The Epidemic Hiding in Your Living Room
Education & Research The CDC calls prescription misuse “the worst drug crisis in U.S. history," but new laws are causing a migration to cheaper, more sinister alternatives.
This epidemic does not discriminate based on age, race or wealth. It has crept into the halls of high schools and hidden on the Internet and in living rooms. The National Survey on Drug Use and Health found that nearly one-third of people who used drugs for the first time began by using a prescription drug non-medically.
Some people, particularly teens, believe prescription painkillers are safer than illicit drugs causing the perception of risk to plummet while use of these drugs to skyrocket.
With law enforcement crackdowns on prescription drug supply, the cost of these painkillers has steadily climbed. Many people have migrated to the cheaper, more sinister alternative: heroin. Data from the National Institute of Health suggests 1 in 15 people who take non-medical prescription pain relievers will try heroin within 10 years. The results of this switch are often catastrophic, adding to a tidal wave of overdoses.
Deaths linked to heroin jumped 39 percent in 2013 from the year before, according to data released in January by the CDC. Prescription opioid deaths still outnumber those from heroin, however the heroin deaths contributed to an overall 6 percent jump in drug overdose deaths in 2013 from 2012.

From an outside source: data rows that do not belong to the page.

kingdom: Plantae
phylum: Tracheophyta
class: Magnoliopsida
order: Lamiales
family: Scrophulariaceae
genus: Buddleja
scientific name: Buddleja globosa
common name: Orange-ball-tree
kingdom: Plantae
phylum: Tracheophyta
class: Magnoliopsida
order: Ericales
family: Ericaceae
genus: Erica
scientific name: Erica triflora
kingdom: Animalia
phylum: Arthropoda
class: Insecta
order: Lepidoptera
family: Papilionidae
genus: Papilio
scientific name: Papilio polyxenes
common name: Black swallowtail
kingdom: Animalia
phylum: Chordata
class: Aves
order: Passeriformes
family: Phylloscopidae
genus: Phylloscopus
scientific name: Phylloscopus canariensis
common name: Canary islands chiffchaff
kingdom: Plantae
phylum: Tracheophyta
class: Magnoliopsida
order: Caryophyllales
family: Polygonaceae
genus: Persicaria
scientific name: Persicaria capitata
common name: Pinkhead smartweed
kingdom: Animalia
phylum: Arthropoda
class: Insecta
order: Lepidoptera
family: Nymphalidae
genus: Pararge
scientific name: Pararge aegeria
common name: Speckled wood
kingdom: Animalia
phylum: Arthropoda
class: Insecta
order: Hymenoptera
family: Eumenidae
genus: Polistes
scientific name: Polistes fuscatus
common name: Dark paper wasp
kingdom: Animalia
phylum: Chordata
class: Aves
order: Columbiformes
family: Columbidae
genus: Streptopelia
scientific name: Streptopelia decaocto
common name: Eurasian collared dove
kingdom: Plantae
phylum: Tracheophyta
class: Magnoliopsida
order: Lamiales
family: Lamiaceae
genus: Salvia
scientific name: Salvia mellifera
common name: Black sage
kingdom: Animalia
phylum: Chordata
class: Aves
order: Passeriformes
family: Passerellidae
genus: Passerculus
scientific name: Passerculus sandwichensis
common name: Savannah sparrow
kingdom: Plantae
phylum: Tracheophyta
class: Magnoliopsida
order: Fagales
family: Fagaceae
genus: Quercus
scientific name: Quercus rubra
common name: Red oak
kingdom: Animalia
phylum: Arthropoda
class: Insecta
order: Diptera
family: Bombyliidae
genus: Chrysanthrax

The prescription painkiller and heroin epidemic shows no signs of slowing down, and the problem has clearly outpaced our best efforts to curtail it. History has shown that we cannot simply arrest our way out of the drug problem. Ending this crisis will require a broad, multipronged approach to develop and implement education and prevention tools, as well as expanded treatment options.
"Addiction needs to be recognized as the brain disease it is. It is a disease that can be treated and from which individuals recover."
Open lines of communication between parents and children, teachers and students, and lawmakers and the public are crucial. Proactive education about prescription drug misuse, heroin use, suicide and overdose is necessary. These are dangerous drugs with real consequences, and communities cannot be blinded by the stigma of addiction.
Additionally, addiction and overdosing can be prevented by cautious prescribing of painkillers. Prescription drug monitoring programs (PDMP) provide good tools to curb doctor shopping by individuals with an addiction and identify improper prescribing. In fact, after one year of using a PDMP, New York saw a 75 percent drop in patients who saw multiple prescribers to obtain the same drugs. In Florida, new and stronger regulations on pain clinics stopped health care providers from dispensing prescription painkillers from their offices, resulting in a 50 percent decrease in overdose deaths from oxycodone over two years.
Awareness is key
Addiction needs to be recognized as the brain disease it is. It is a disease that can be treated and from which individuals recover. Individuals with substance use problems need access to safe, effective pain treatment and need to know how to use the resources available to them through the Affordable Care Act.
Only access to education, prevention, treatment and recovery support will be able to put an end to the devastating consequences of this epidemic.